▸ TRY IT
Each of the lines below must be written out exactly as shown.
################
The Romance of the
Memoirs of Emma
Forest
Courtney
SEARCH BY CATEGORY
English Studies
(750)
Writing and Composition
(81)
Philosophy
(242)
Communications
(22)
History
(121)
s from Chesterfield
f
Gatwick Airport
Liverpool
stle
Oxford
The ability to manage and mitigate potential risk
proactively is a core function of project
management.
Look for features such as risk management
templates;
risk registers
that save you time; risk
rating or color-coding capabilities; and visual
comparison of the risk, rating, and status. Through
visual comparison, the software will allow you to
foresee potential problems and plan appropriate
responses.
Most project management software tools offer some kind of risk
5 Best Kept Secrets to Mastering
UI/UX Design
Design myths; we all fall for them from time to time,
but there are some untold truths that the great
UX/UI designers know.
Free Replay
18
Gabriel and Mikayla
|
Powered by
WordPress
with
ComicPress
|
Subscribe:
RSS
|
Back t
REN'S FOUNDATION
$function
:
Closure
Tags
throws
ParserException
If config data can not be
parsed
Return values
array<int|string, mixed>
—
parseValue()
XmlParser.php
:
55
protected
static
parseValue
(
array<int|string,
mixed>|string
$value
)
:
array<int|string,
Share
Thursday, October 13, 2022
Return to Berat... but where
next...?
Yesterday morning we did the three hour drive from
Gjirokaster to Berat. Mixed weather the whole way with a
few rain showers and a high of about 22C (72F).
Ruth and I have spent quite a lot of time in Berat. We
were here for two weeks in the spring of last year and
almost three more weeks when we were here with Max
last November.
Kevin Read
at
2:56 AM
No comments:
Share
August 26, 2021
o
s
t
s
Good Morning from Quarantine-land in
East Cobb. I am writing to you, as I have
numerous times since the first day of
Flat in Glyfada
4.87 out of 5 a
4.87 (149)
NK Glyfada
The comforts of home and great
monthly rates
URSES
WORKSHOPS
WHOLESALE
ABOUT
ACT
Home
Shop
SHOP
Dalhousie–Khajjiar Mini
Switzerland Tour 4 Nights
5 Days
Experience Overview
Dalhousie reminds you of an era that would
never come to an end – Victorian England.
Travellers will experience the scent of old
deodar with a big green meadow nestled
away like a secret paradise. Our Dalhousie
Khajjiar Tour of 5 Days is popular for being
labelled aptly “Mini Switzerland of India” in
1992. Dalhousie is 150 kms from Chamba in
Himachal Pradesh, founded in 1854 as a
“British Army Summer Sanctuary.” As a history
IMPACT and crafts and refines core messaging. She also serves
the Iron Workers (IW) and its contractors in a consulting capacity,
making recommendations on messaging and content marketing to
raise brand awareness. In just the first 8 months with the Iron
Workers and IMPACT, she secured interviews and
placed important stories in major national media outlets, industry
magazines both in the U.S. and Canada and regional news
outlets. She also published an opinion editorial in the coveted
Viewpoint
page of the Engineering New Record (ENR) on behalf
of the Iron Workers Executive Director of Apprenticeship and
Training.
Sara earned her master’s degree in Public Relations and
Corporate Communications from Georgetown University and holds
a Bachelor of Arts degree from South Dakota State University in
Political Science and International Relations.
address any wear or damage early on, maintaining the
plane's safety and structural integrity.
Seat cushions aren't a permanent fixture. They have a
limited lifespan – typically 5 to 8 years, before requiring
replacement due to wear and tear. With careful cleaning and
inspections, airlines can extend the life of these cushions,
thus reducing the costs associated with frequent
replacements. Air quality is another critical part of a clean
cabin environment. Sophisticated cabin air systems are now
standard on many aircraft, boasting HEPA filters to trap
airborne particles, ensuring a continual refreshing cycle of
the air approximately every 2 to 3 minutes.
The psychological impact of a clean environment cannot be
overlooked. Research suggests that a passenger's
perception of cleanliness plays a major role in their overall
################
▸ TASK OUTPUT
The Romance of the
Memoirs of Emma
Forest
Courtney
SEARCH BY CATEGORY
English Studies
(750)
Writing and Composition
(81)
Philosophy
(242)
Communications
(22)
History
(121)
s from Chesterfield
f
Gatwick Airport
Liverpool
stle
Oxford
The ability to manage and mitigate potential risk
proactively is a core function of project
management.
Look for features such as risk management
templates;
risk registers
that save you time; risk
rating or color-coding capabilities; and visual
comparison of the risk, rating, and status. Through
visual comparison, the software will allow you to
foresee potential problems and plan appropriate
responses.
Most project management software tools offer some kind of risk
5 Best Kept Secrets to Mastering
UI/UX Design
Design myths; we all fall for them from time to time,
but there are some untold truths that the great
UX/UI designers know.
Free Replay
18
Gabriel and Mikayla
|
Powered by
WordPress
with
ComicPress
|
Subscribe:
RSS
|
Back t
REN'S FOUNDATION
$function
:
Closure
Tags
throws
ParserException
If config data can not be
parsed
Return values
array<int|string, mixed>
—
parseValue()
XmlParser.php
:
55
protected
static
parseValue
(
array<int|string,
mixed>|string
$value
)
:
array<int|string,
Share
Thursday, October 13, 2022
Return to Berat... but where
next...?
Yesterday morning we did the three hour drive from
Gjirokaster to Berat. Mixed weather the whole way with a
few rain showers and a high of about 22C (72F).
Ruth and I have spent quite a lot of time in Berat. We
were here for two weeks in the spring of last year and
almost three more weeks when we were here with Max
last November.
Kevin Read
at
2:56 AM
No comments:
Share
August 26, 2021
o
s
t
s
Good Morning from Quarantine-land in
East Cobb. I am writing to you, as I have
numerous times since the first day of
Flat in Glyfada
4.87 out of 5 a
4.87 (149)
NK Glyfada
The comforts of home and great
monthly rates
URSES
WORKSHOPS
WHOLESALE
ABOUT
ACT
Home
Shop
SHOP
Dalhousie–Khajjiar Mini
Switzerland Tour 4 Nights
5 Days
Experience Overview
Dalhousie reminds you of an era that would
never come to an end – Victorian England.
Travellers will experience the scent of old
deodar with a big green meadow nestled
away like a secret paradise. Our Dalhousie
Khajjiar Tour of 5 Days is popular for being
labelled aptly “Mini Switzerland of India” in
1992. Dalhousie is 150 kms from Chamba in
Himachal Pradesh, founded in 1854 as a
“British Army Summer Sanctuary.” As a history
IMPACT and crafts and refines core messaging. She also serves
the Iron Workers (IW) and its contractors in a consulting capacity,
making recommendations on messaging and content marketing to
raise brand awareness. In just the first 8 months with the Iron
Workers and IMPACT, she secured interviews and
placed important stories in major national media outlets, industry
magazines both in the U.S. and Canada and regional news
outlets. She also published an opinion editorial in the coveted
Viewpoint
page of the Engineering New Record (ENR) on behalf
of the Iron Workers Executive Director of Apprenticeship and
Training.
Sara earned her master’s degree in Public Relations and
Corporate Communications from Georgetown University and holds
a Bachelor of Arts degree from South Dakota State University in
Political Science and International Relations.
address any wear or damage early on, maintaining the
plane's safety and structural integrity.
Seat cushions aren't a permanent fixture. They have a
limited lifespan – typically 5 to 8 years, before requiring
replacement due to wear and tear. With careful cleaning and
inspections, airlines can extend the life of these cushions,
thus reducing the costs associated with frequent
replacements. Air quality is another critical part of a clean
cabin environment. Sophisticated cabin air systems are now
standard on many aircraft, boasting HEPA filters to trap
airborne particles, ensuring a continual refreshing cycle of
the air approximately every 2 to 3 minutes.
The psychological impact of a clean environment cannot be
overlooked. Research suggests that a passenger's
perception of cleanliness plays a major role in their overall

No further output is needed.